As reported by Prism, the city piloted B-HEARD in Zone 7, three precincts across East Harlem and parts of Central Harlem that have historically produced a high volume of mental health related 911 calls. The program aims to “increase connection to community-based care, reduce unnecessary transports to hospitals, and reduce unnecessary use of police resources,” and so far has made strides toward those goals
There are currently two sets of B-HEARD teams working eight-hour shifts, with teams rotating two shifts per day. While the current data shows several areas of success for the program, it does suggest the need for more teams to be made available. Although B-HEARD teams responded to 80% of calls routed to them, the NYPD responded to the remaining 20% because B-HEARD teams were busy responding to another call. Given that roughly 500 mental health-related calls were made during the pilot’s first month, B-HEARD teams will need to scale up to fully meet the community’s needs. However, in a statement to Prism, the city announced they do not currently have plans to expand the number of teams.
Local mental health advocates are continuing to push for the city to grow the program, and to address earlier critiques citing the lack of peer support for callers in B-HEARD’s response teams and the need for more personnel with lived experience responding to crises in the Harlem community. Advocates also expressed concerns about the program’s relationship with the NYPD and questioned whether it might stymie the program’s overall efficacy, and the data suggests those worries are justified. B-HEARD was only deployed for 25% of all mental health related 911 calls made from Zone 7. While the city projects this percentage will rise to 50% in the coming months, the fact that relatively few callers are placed in contact with B-HEARD teams is still concerning. Currently, police are deployed to mental health crisis calls for situations “in subways or involving violence, weapons, imminent harm, criminality, or other circumstances requiring law enforcement assistance.” Additionally, 911 dispatchers have wide discretion in choosing which calls merit a B-HEARD team response as opposed to the NYPD, so whether or not B-HEARD teams are used depends on the judgement of individual emergency dispatchers.
Correct Crisis Intervention Today-New York City (CCIT-NYC), a coalition of activists, community members, and nonprofit members working to transform how New York City responds to the 200,000+ mental health crisis calls currently handled by the NYPD, has worked to develop a very narrow definition of what constitutes as a public safety threat in order to decrease the likelihood of police deployment in mental health crisis situations.
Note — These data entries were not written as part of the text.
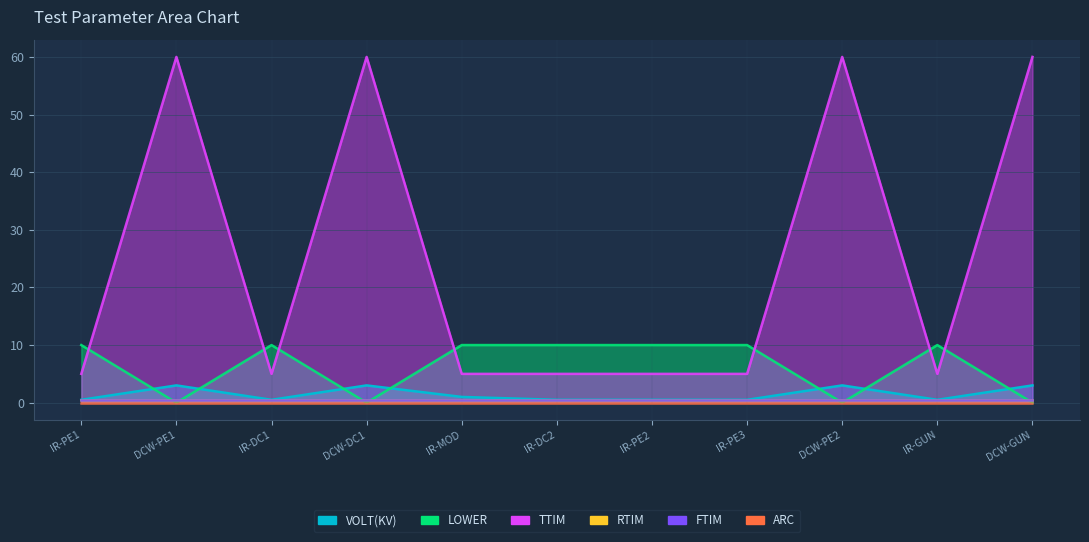

Does the chart display data point markers on the line(s)?

No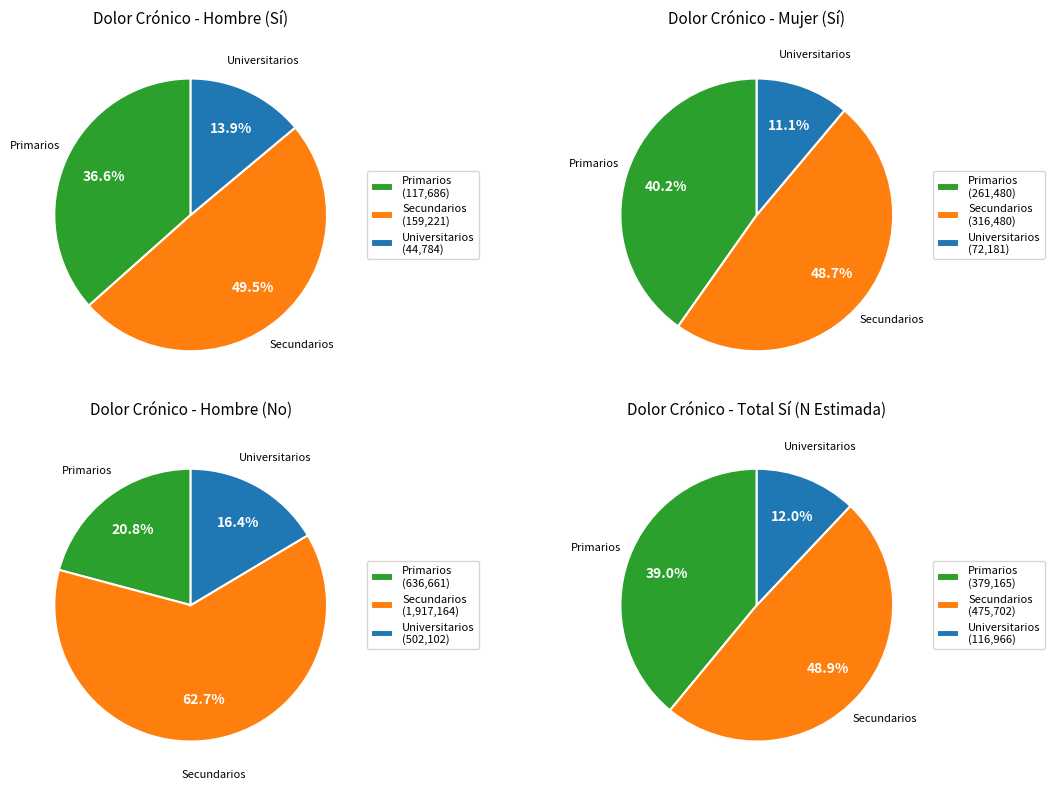

Which slice is the smallest?

Universitarios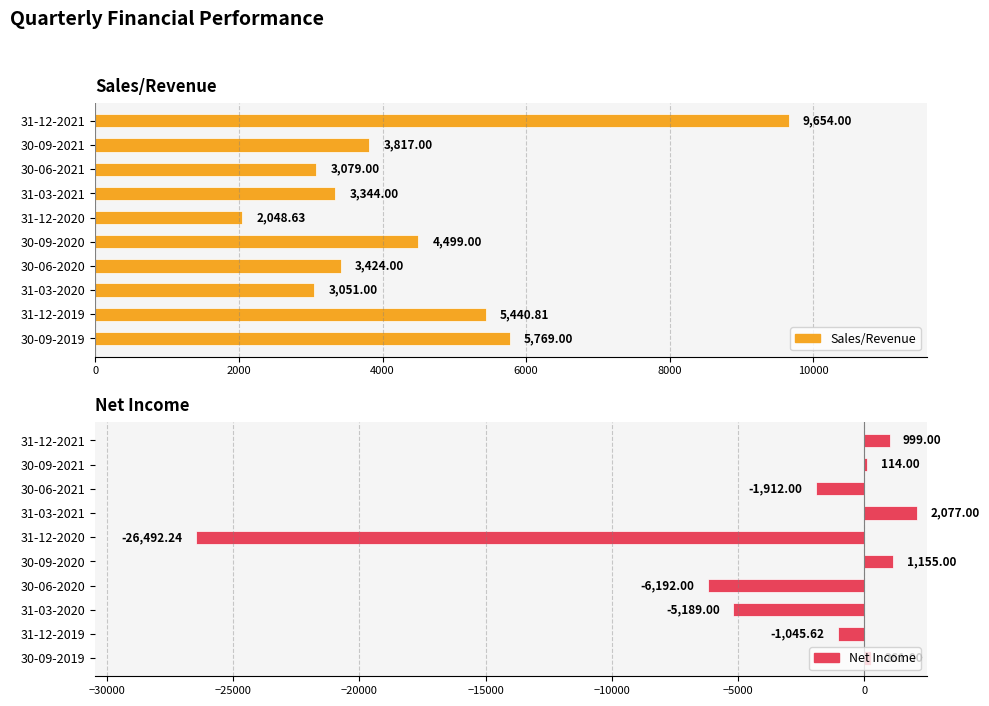

What value does the Sales/Revenue series have at 31-12-2021?

9654.0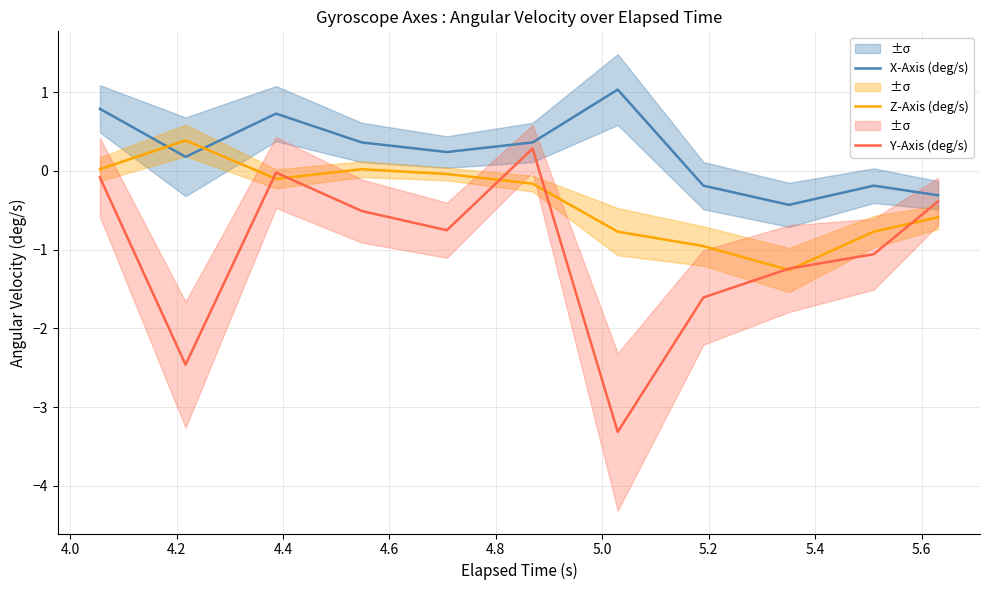

What is the highest value of the Z-Axis (deg/s) series?

0.4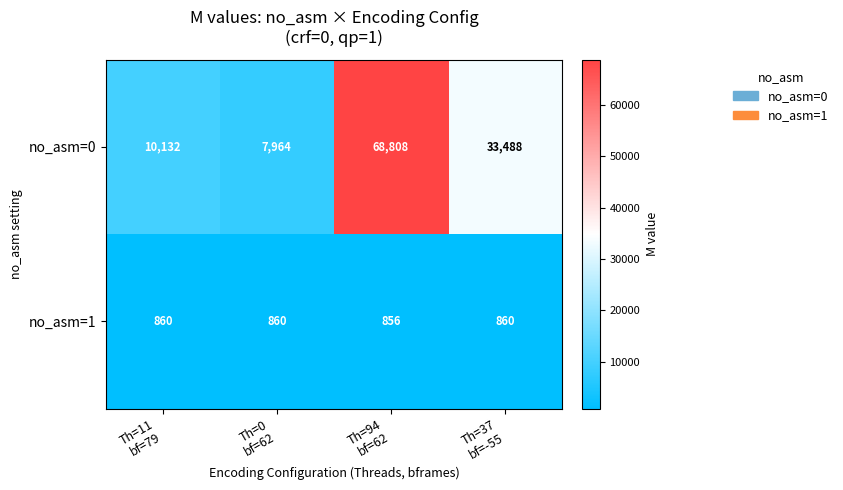

Rank the series by their maximum value, from highest to lowest.

no_asm=0, no_asm=1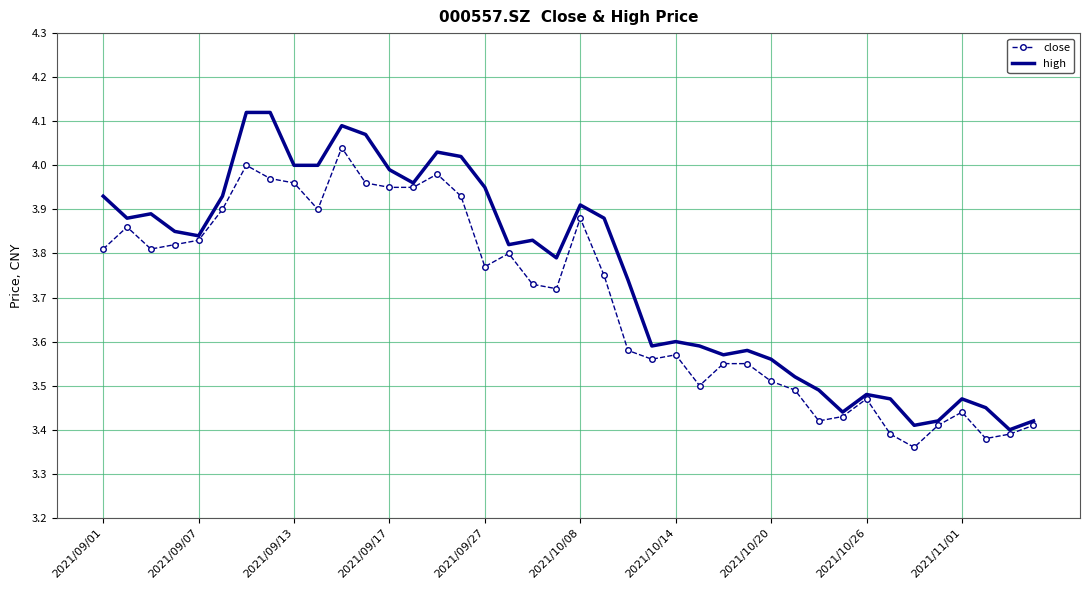

What is the sum of all high values?

150.1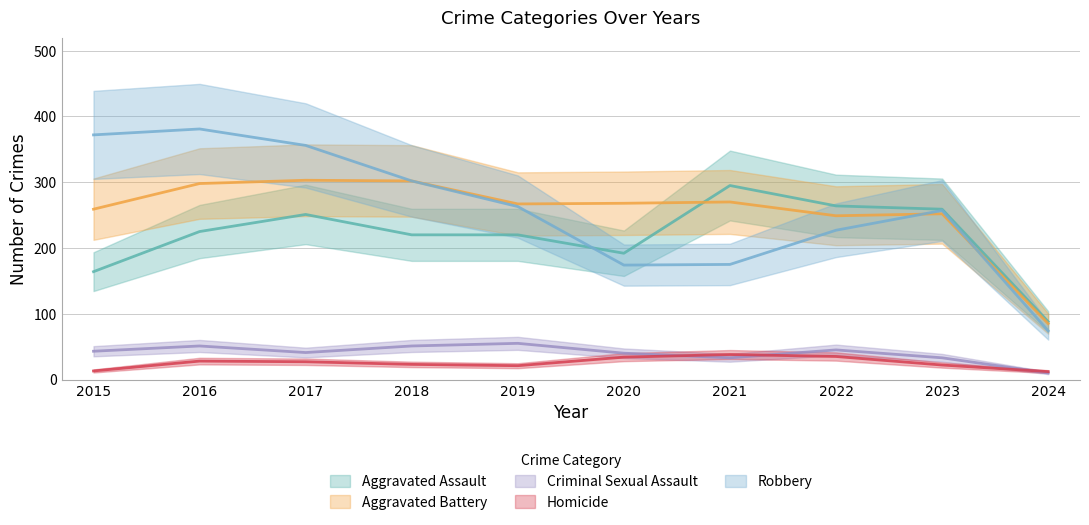

What are all the series names shown in the legend?

Aggravated Assault, Aggravated Battery, Criminal Sexual Assault, Homicide, Robbery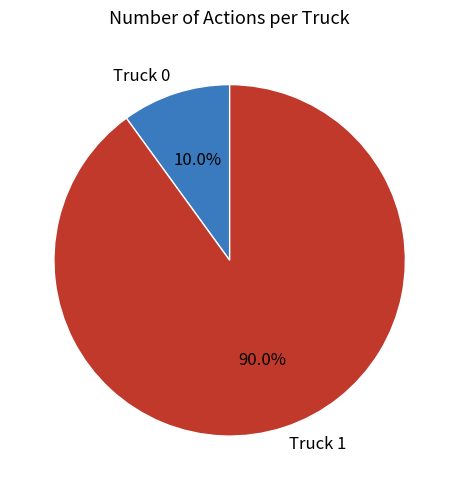

Is it true that Truck 0 is 3% of the pie?

False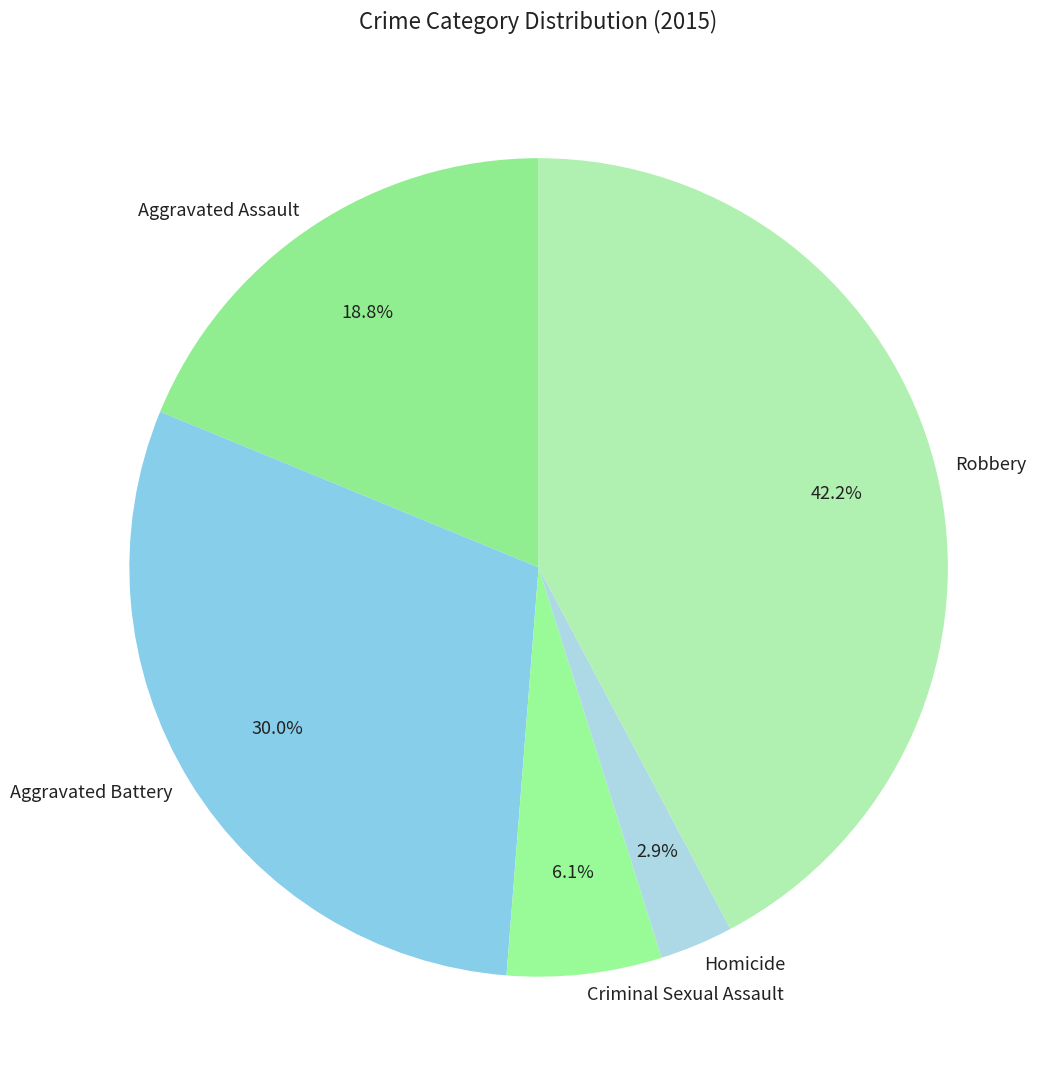

What portion of the pie excludes Aggravated Assault?

81.2%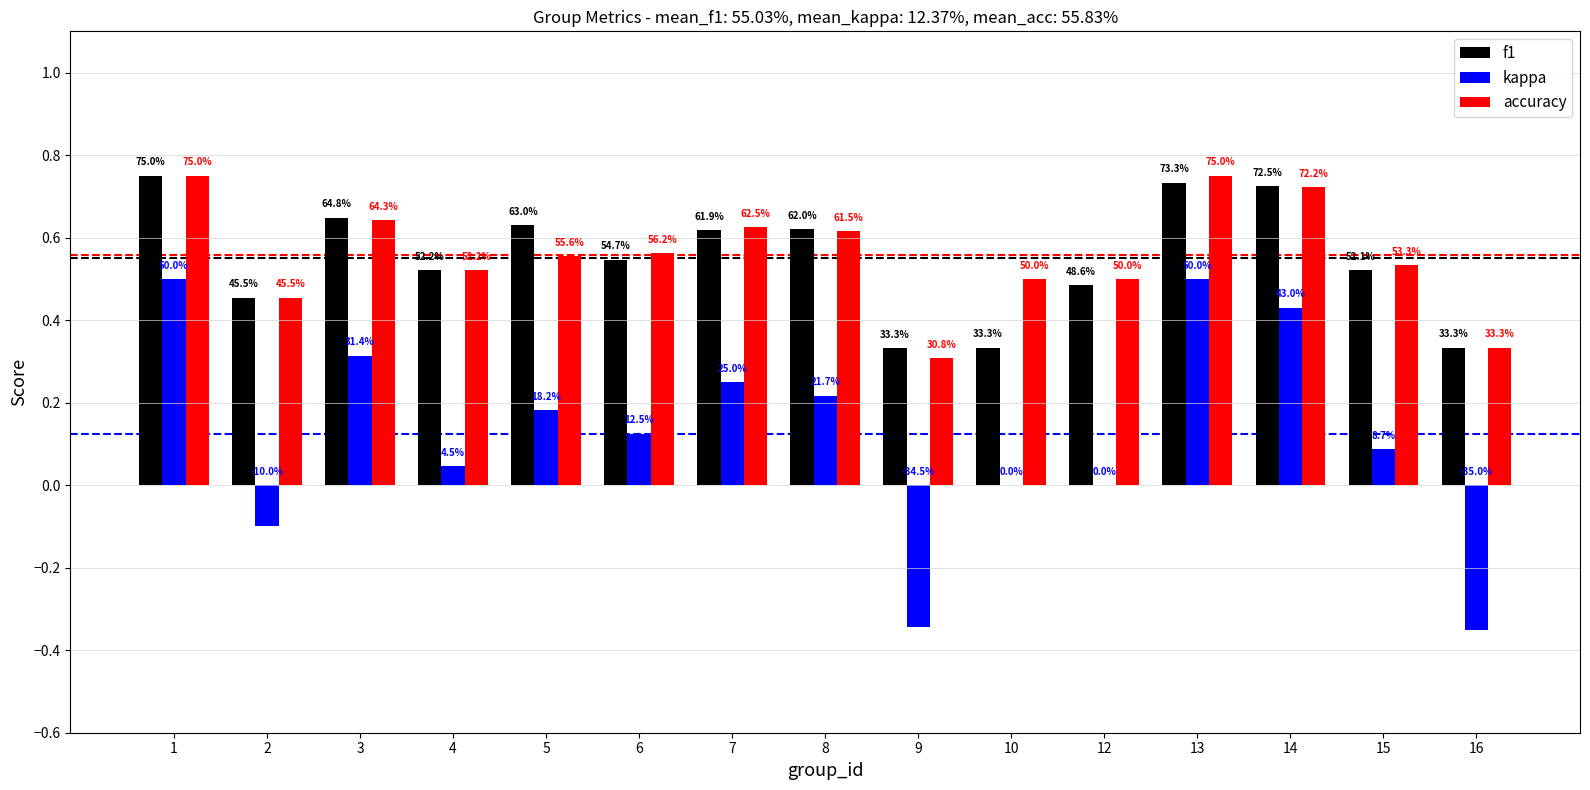

What is the value of the kappa bar at the 13th from the left?

0.4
Cal Hedigan, CEO of Community Access, a CCIT-NYC member organization nonprofit serving people living with mental health concerns, says that giving dispatchers such wide latitude in defining “imminent harm” may allow them to fall on “business as usual.”
“We would like the pilot to be really seeking 100% of the people who are in crisis, because to not do that is to risk someone being harmed or killed when the people coming to help are law enforcement officers,” said Hedigan.
Hedigan also pointed out how including “the presence of a weapon” as criteria for continued police deployment under B-HEARD continues to put more people at risk, particularly given the expansive definition of what counts as a weapon.
“In so many of the situations where people have lost their lives, there have been a range of instruments that are described as weapons,” Hedigan told Prism this spring. “Whether that’s a pipe being mistaken for a gun [or] whether that’s someone who is scared in the context of their home who might have picked up a butter knife out of fear. It’s the difference between how nail scissors could be used as a weapon versus garden shears.”
The apparent underutilization of the B-HEARD response team illustrates the limitations of linking the NYPD to mental health emergency response systems. It’s also why some advocates have been pushing for a separate call line specifically for mental health crises. Residents who call 911 for a mental health emergency still cannot even specifically request a B-HEARD team—instead, they have to hope that the dispatcher they speak with won’t choose to send police in response to their call. So far there aren’t any plans to separate mental health emergencies from 911.
While the initial data has supported mental health advocates’ concerns about how NYPD involvement affects B-HEARD’s overall effectiveness, it also revealed considerable success in the outcomes where B-HEARD teams responded to calls. Supporters of defunding the police have uplifted the program’s results as a major victory that reveals the power and life-saving potential of non-police responses. However, B-HEARD’s model itself isn’t run by redirecting funds from the NYPD. Funding for the program—which amounts to over $1 million for this fiscal year and is projected to be $2.5 million for next year—comes from the FDNY and NYC Health + Hospitals, not the NYPD.
As both the city and advocates keep a close eye on the program’s successes and gaps, B-HEARD could still serve as a potential model for communities across the country. Since last year, similar programs that divert police away from mental health emergencies have either been newly developed in other cities, such as MH First in Oakland, or have garnered increased support after years of work within their communities, such as the Policing Alternatives and Diversion Initiative in Atlanta. While B-HEARD looks promising, it’s worthwhile noting how internal barriers, such as a continued relationship with the police, might be preventing the program from addressing mental health crises as effectively and safely as possible.